Calling All Monday Morning Arm Chair QuarterbacksDecember 31st, 2012 at 3:30 pm by Jonathan Conder under Weather
I questioned on whether or not to talk about this topic, or whether if I should have to defend my forecast. First, if I miss or “bust” the forecast I am going to be the first one to admit it and I have always held myself accountable, giving an apology and explanation to the WANE viewers. But, I have a really hard time sitting on the sidelines, letting people say “you got it wrong,” when in all reality, I feel we nailed the Friday Night snow forecast 24 hours out.

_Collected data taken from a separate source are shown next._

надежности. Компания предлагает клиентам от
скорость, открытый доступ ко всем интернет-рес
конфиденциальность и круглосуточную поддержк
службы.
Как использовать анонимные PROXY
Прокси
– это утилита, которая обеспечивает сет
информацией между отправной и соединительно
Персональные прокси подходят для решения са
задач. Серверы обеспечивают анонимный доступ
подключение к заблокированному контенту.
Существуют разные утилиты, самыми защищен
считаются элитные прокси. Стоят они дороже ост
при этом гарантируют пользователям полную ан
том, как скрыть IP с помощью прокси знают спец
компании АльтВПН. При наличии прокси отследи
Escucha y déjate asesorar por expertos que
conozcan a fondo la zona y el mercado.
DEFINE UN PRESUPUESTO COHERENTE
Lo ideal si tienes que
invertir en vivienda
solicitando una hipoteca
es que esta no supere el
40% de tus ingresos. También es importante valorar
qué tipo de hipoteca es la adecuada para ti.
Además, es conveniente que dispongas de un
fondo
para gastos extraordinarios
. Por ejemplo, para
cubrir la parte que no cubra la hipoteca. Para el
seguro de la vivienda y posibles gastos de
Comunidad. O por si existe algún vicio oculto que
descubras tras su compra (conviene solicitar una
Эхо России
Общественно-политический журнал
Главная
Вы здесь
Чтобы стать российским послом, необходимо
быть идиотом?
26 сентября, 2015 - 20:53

What I am talking about here is the snow forecast on Friday for early Saturday morning. Here is the link to my initial forecast Friday afternoon, which I also posted on the the weather blog. That evening, I even updated the forecast, bringing the band of +3″ slightly more to the west. Here is the exact image from the 2nd blog update that evening:
Now, compare this to the official amounts from the National Weather Service and area weather spotters:
With the exception of southeastern Blackford county seeing 6″ of snow, I say that’s a pretty precise and accurate forecast. (Only off by an inch on the high range of the forecast.)
So, why are people so “angry” on social media? I am not going to call out any specific people here, but feel free to visit our WANE FB feed from Friday night and Saturday Morning. Are people angry because they hate snow? Are they angry because of the “looming fiscal cliff?” Or is this what social media has become, a place to be negative and vent? That being said, I do want to thank the WANE FB fans who did step in and support our brand and our forecast.

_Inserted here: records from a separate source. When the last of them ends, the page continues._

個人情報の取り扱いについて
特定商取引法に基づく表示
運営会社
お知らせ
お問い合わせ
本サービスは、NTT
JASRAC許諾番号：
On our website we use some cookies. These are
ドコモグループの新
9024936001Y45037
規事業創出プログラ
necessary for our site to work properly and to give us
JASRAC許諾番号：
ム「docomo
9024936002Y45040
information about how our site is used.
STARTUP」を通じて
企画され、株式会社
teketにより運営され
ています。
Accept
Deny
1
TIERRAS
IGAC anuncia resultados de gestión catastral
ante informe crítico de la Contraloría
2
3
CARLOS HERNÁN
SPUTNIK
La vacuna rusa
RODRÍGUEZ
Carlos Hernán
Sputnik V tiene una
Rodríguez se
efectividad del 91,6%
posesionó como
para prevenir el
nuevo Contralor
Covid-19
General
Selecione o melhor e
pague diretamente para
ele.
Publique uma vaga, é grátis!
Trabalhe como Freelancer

Again, I hope this post didn’t waste your time and honestly, I am not trying to stroke my ego, I just feel people have to realize that we can get it right and forecasting has come a long way.
This is from a good friend of mine and one heck of a forecaster back in Oklahoma and his reference to the Christmas Forecast in OKC:
For those upset about the weather forecast, let me tell you a little secret…
100 years ago the best forecast was what is currently happening down the road in the next town over a telegraph or radio.
50 years ago the best forecast was a few hours.
1980s gave us the 2 day forecast with considerable error using the best computers.
1990s gave us the 5 day forecast with considerable error as super computers really kicked in.
2000s gave us the 7 day with error, but significantly improved the 2 and 5 day as computer processing speed went through the roof.
2010s we’re stretching to 15 day trends, with 7 days reasonably close, 5 days darn good, and 2 days almost perfect in general terms.
What we have not and cannot do is estimate the exact amount of precipitation over your house and what type it will be. The best we can do is estimate over a broad region. We move from science to art/craft when hyper-local amounts come in. You put it on a grid and average it out and spread it around. A statistical means applied to an unscientific method. The main reason for this limitation is money. There’s not enough of it to build the vast array of measuring stations that are needed to input that data into the models. The model will take any error fed in and magnify it. In addition to the numerous locations, timing is key. We run the models 4 times a day but only 2 of those 6 am/pm have most of the data available to input. We would need to launch soundings 4x a day and put them in a very dense network rather than 1 or 2 a state. Finally each model applies a slightly different combination of physics, because we don’t know everything we need to know about the atmosphere to pick the perfect mathematical formula.
Just keep all of this in mind for the next storm…we’ve come a long way and produced quite a spoiled generation as a result.
Alright, I digress. Thanks for your time and have a Happy New Year!